Data listing:

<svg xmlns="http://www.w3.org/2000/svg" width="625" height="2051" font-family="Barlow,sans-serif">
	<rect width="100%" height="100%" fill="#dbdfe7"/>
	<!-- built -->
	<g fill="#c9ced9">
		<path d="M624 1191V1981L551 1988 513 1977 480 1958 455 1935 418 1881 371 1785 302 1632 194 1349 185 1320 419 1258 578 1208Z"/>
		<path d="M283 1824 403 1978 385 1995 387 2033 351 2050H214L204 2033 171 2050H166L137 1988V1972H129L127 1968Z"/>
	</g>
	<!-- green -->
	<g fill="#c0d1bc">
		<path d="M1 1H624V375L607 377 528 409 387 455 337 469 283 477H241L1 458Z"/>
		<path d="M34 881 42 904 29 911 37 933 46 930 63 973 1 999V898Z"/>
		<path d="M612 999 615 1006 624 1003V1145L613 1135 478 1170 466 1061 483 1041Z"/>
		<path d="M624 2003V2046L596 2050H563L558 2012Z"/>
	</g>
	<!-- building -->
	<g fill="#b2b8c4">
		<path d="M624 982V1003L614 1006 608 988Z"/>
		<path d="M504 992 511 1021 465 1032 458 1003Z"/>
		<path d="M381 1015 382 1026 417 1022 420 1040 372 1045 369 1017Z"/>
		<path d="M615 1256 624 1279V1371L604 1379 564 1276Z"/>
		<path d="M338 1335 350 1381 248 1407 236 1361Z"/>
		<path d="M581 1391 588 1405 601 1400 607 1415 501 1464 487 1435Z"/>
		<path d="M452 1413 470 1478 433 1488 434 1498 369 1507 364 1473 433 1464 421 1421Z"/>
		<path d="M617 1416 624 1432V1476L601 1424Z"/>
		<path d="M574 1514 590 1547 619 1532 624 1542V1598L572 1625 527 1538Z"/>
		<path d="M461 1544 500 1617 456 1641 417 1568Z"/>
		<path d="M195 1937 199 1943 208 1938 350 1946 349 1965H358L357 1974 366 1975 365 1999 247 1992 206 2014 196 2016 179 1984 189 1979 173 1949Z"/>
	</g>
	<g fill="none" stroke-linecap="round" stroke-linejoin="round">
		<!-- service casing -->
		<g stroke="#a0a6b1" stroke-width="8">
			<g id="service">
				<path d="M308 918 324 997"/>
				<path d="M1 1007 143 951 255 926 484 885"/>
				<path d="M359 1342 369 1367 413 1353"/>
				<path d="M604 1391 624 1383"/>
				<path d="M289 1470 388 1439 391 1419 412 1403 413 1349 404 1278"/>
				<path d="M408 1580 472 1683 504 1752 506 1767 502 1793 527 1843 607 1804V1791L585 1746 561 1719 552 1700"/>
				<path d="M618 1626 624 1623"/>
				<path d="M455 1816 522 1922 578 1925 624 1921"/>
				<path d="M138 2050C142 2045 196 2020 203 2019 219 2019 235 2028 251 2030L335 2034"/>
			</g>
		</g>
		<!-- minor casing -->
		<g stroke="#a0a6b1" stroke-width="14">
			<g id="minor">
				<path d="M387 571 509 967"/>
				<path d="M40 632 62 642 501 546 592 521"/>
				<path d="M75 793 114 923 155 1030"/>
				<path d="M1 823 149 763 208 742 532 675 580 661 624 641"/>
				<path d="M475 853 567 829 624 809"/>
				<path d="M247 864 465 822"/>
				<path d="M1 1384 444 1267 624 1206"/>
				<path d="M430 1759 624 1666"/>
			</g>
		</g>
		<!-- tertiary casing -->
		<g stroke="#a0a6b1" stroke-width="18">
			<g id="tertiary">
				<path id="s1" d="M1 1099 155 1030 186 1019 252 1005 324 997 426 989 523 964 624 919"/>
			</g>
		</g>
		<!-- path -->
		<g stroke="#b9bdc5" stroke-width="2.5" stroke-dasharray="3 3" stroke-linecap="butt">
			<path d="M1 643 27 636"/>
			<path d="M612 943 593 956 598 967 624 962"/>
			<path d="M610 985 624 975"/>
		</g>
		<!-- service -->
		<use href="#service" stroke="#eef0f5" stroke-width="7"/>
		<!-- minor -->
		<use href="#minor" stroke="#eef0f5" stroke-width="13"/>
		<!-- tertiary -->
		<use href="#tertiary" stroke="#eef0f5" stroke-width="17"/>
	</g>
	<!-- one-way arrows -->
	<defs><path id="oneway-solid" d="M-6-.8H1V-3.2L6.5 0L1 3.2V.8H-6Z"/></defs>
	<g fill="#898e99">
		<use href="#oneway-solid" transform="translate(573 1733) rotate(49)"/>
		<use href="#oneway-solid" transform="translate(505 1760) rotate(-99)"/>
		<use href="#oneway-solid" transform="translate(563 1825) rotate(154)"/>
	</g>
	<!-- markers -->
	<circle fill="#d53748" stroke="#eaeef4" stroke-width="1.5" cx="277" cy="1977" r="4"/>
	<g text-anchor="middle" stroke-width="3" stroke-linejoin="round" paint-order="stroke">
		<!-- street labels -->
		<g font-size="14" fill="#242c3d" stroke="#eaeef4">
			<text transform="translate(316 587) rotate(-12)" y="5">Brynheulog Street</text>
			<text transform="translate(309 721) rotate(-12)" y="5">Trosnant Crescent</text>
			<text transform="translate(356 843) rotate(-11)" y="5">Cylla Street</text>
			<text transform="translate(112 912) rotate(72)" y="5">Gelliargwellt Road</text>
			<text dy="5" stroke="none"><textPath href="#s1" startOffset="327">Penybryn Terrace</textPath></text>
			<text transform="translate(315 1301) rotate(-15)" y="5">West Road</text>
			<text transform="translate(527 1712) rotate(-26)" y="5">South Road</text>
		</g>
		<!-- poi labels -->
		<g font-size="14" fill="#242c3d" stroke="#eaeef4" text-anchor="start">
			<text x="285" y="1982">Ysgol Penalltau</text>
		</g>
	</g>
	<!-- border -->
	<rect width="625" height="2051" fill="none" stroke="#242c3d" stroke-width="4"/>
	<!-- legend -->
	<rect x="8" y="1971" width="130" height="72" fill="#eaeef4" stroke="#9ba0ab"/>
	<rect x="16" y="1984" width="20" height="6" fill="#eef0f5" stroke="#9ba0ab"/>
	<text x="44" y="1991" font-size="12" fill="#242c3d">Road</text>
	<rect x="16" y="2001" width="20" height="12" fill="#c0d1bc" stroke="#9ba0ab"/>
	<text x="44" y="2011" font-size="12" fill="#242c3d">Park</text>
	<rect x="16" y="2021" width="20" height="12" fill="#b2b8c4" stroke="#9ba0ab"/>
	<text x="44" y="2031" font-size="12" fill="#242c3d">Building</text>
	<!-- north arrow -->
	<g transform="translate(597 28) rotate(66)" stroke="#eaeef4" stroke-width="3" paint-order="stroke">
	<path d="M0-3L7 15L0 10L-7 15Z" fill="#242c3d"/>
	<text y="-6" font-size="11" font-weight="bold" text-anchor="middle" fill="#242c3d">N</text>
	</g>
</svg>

Exercise: Return everything in the records. Keep each line exactly as written.

Reply to the exercise:
<svg xmlns="http://www.w3.org/2000/svg" width="625" height="2051" font-family="Barlow,sans-serif">
	<rect width="100%" height="100%" fill="#dbdfe7"/>
	<!-- built -->
	<g fill="#c9ced9">
		<path d="M624 1191V1981L551 1988 513 1977 480 1958 455 1935 418 1881 371 1785 302 1632 194 1349 185 1320 419 1258 578 1208Z"/>
		<path d="M283 1824 403 1978 385 1995 387 2033 351 2050H214L204 2033 171 2050H166L137 1988V1972H129L127 1968Z"/>
	</g>
	<!-- green -->
	<g fill="#c0d1bc">
		<path d="M1 1H624V375L607 377 528 409 387 455 337 469 283 477H241L1 458Z"/>
		<path d="M34 881 42 904 29 911 37 933 46 930 63 973 1 999V898Z"/>
		<path d="M612 999 615 1006 624 1003V1145L613 1135 478 1170 466 1061 483 1041Z"/>
		<path d="M624 2003V2046L596 2050H563L558 2012Z"/>
	</g>
	<!-- building -->
	<g fill="#b2b8c4">
		<path d="M624 982V1003L614 1006 608 988Z"/>
		<path d="M504 992 511 1021 465 1032 458 1003Z"/>
		<path d="M381 1015 382 1026 417 1022 420 1040 372 1045 369 1017Z"/>
		<path d="M615 1256 624 1279V1371L604 1379 564 1276Z"/>
		<path d="M338 1335 350 1381 248 1407 236 1361Z"/>
		<path d="M581 1391 588 1405 601 1400 607 1415 501 1464 487 1435Z"/>
		<path d="M452 1413 470 1478 433 1488 434 1498 369 1507 364 1473 433 1464 421 1421Z"/>
		<path d="M617 1416 624 1432V1476L601 1424Z"/>
		<path d="M574 1514 590 1547 619 1532 624 1542V1598L572 1625 527 1538Z"/>
		<path d="M461 1544 500 1617 456 1641 417 1568Z"/>
		<path d="M195 1937 199 1943 208 1938 350 1946 349 1965H358L357 1974 366 1975 365 1999 247 1992 206 2014 196 2016 179 1984 189 1979 173 1949Z"/>
	</g>
	<g fill="none" stroke-linecap="round" stroke-linejoin="round">
		<!-- service casing -->
		<g stroke="#a0a6b1" stroke-width="8">
			<g id="service">
				<path d="M308 918 324 997"/>
				<path d="M1 1007 143 951 255 926 484 885"/>
				<path d="M359 1342 369 1367 413 1353"/>
				<path d="M604 1391 624 1383"/>
				<path d="M289 1470 388 1439 391 1419 412 1403 413 1349 404 1278"/>
				<path d="M408 1580 472 1683 504 1752 506 1767 502 1793 527 1843 607 1804V1791L585 1746 561 1719 552 1700"/>
				<path d="M618 1626 624 1623"/>
				<path d="M455 1816 522 1922 578 1925 624 1921"/>
				<path d="M138 2050C142 2045 196 2020 203 2019 219 2019 235 2028 251 2030L335 2034"/>
			</g>
		</g>
		<!-- minor casing -->
		<g stroke="#a0a6b1" stroke-width="14">
			<g id="minor">
				<path d="M387 571 509 967"/>
				<path d="M40 632 62 642 501 546 592 521"/>
				<path d="M75 793 114 923 155 1030"/>
				<path d="M1 823 149 763 208 742 532 675 580 661 624 641"/>
				<path d="M475 853 567 829 624 809"/>
				<path d="M247 864 465 822"/>
				<path d="M1 1384 444 1267 624 1206"/>
				<path d="M430 1759 624 1666"/>
			</g>
		</g>
		<!-- tertiary casing -->
		<g stroke="#a0a6b1" stroke-width="18">
			<g id="tertiary">
				<path id="s1" d="M1 1099 155 1030 186 1019 252 1005 324 997 426 989 523 964 624 919"/>
			</g>
		</g>
		<!-- path -->
		<g stroke="#b9bdc5" stroke-width="2.5" stroke-dasharray="3 3" stroke-linecap="butt">
			<path d="M1 643 27 636"/>
			<path d="M612 943 593 956 598 967 624 962"/>
			<path d="M610 985 624 975"/>
		</g>
		<!-- service -->
		<use href="#service" stroke="#eef0f5" stroke-width="7"/>
		<!-- minor -->
		<use href="#minor" stroke="#eef0f5" stroke-width="13"/>
		<!-- tertiary -->
		<use href="#tertiary" stroke="#eef0f5" stroke-width="17"/>
	</g>
	<!-- one-way arrows -->
	<defs><path id="oneway-solid" d="M-6-.8H1V-3.2L6.5 0L1 3.2V.8H-6Z"/></defs>
	<g fill="#898e99">
		<use href="#oneway-solid" transform="translate(573 1733) rotate(49)"/>
		<use href="#oneway-solid" transform="translate(505 1760) rotate(-99)"/>
		<use href="#oneway-solid" transform="translate(563 1825) rotate(154)"/>
	</g>
	<!-- markers -->
	<circle fill="#d53748" stroke="#eaeef4" stroke-width="1.5" cx="277" cy="1977" r="4"/>
	<g text-anchor="middle" stroke-width="3" stroke-linejoin="round" paint-order="stroke">
		<!-- street labels -->
		<g font-size="14" fill="#242c3d" stroke="#eaeef4">
			<text transform="translate(316 587) rotate(-12)" y="5">Brynheulog Street</text>
			<text transform="translate(309 721) rotate(-12)" y="5">Trosnant Crescent</text>
			<text transform="translate(356 843) rotate(-11)" y="5">Cylla Street</text>
			<text transform="translate(112 912) rotate(72)" y="5">Gelliargwellt Road</text>
			<text dy="5" stroke="none"><textPath href="#s1" startOffset="327">Penybryn Terrace</textPath></text>
			<text transform="translate(315 1301) rotate(-15)" y="5">West Road</text>
			<text transform="translate(527 1712) rotate(-26)" y="5">South Road</text>
		</g>
		<!-- poi labels -->
		<g font-size="14" fill="#242c3d" stroke="#eaeef4" text-anchor="start">
			<text x="285" y="1982">Ysgol Penalltau</text>
		</g>
	</g>
	<!-- border -->
	<rect width="625" height="2051" fill="none" stroke="#242c3d" stroke-width="4"/>
	<!-- legend -->
	<rect x="8" y="1971" width="130" height="72" fill="#eaeef4" stroke="#9ba0ab"/>
	<rect x="16" y="1984" width="20" height="6" fill="#eef0f5" stroke="#9ba0ab"/>
	<text x="44" y="1991" font-size="12" fill="#242c3d">Road</text>
	<rect x="16" y="2001" width="20" height="12" fill="#c0d1bc" stroke="#9ba0ab"/>
	<text x="44" y="2011" font-size="12" fill="#242c3d">Park</text>
	<rect x="16" y="2021" width="20" height="12" fill="#b2b8c4" stroke="#9ba0ab"/>
	<text x="44" y="2031" font-size="12" fill="#242c3d">Building</text>
	<!-- north arrow -->
	<g transform="translate(597 28) rotate(66)" stroke="#eaeef4" stroke-width="3" paint-order="stroke">
	<path d="M0-3L7 15L0 10L-7 15Z" fill="#242c3d"/>
	<text y="-6" font-size="11" font-weight="bold" text-anchor="middle" fill="#242c3d">N</text>
	</g>
</svg>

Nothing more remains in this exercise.